The Superstrength of Nanostructured Metallic Materials: Their Physical Nature and Hardening Mechanisms

• Published in: Physics of metals and metallography Vol. 123; no. 12; pp. 1272 - 1278
• Main Authors: Valiev, R. Z., Usmanov, E. I., Rezyapova, L. R.
• Format: Journal Article
• Language: English
• Published: Moscow Pleiades Publishing 01.12.2022; Springer; Springer Nature B.V
• Subjects: Analysis; Chemistry and Materials Science; Grain boundaries; Grain Boundary Segregation; Hardening; Materials Science; Metallic Materials; Plastic deformation; Precipitates; Strength and Plasticity; Ultrafines; strength of materials; hardening mechanisms; severe plastic deformation; nanostructured metals and alloys
• ISSN: 0031-918X; 1555-6190
• DOI: 10.1134/S0031918X22601627

Ultrafine grained (UFG) metallic materials obtained by severe plastic deformation (SPD) typically exhibit very high strength properties, whose values are much higher than those predicted by the well-known Hall–Petch relation.
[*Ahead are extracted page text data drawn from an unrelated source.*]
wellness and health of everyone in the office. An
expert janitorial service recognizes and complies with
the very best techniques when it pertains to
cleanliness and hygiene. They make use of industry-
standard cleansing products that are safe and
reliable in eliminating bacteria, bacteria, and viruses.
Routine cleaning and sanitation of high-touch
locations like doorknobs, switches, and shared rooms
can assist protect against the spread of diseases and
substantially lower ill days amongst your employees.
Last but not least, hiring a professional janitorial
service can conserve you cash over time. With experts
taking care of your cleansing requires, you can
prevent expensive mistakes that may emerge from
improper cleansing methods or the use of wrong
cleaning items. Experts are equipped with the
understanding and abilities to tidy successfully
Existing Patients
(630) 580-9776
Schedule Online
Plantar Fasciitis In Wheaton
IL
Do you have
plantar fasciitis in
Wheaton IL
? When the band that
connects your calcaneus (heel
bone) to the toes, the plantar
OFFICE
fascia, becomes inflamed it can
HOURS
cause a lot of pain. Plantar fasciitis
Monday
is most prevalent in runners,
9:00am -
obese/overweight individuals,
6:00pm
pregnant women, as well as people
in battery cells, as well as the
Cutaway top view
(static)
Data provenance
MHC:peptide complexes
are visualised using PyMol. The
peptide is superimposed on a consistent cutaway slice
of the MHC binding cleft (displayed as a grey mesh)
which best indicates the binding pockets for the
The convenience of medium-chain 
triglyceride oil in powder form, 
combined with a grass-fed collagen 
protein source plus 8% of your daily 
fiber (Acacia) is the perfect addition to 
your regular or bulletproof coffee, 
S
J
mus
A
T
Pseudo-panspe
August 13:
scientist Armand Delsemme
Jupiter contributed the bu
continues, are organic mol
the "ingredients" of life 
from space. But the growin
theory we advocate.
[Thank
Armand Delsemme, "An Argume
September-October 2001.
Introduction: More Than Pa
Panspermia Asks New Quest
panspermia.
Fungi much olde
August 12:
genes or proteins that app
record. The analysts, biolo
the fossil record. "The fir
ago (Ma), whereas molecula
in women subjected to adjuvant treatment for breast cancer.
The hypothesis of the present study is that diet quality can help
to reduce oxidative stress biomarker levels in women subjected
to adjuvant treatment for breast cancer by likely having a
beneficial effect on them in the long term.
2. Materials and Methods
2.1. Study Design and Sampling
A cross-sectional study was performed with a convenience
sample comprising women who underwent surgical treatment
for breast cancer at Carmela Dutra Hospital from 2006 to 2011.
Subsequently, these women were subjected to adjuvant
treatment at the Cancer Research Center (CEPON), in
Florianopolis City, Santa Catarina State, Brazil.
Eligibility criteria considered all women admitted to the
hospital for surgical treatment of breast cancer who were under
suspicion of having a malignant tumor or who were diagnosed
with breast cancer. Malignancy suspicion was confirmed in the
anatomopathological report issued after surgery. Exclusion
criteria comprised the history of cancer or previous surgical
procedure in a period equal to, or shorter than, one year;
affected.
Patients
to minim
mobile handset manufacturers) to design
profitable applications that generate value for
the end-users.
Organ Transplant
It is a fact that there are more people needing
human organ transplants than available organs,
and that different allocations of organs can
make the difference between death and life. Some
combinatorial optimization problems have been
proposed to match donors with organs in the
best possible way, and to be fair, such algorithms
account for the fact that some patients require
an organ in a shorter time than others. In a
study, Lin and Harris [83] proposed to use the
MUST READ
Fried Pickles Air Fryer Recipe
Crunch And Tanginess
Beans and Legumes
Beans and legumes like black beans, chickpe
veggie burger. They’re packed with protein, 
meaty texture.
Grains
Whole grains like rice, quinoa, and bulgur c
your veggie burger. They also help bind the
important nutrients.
Our studies show that the basis for this to occur is that SPD not only forms the UFG structure, but also leads to the formation of other nanostructural features, such as dislocation substructures, nanotwins, and nanosized precipitates of second phases, which additionally contribute to strengthening of materials. At the same time, this analysis of hardening mechanisms indicates that the structure and condition of grain boundaries, namely, their nonequilibrium state and the presence of grain boundary segregations, also substantially contribute to hardening. Taking this into consideration, approaches are discussed to achieve very high strengths in metallic materials by SPD.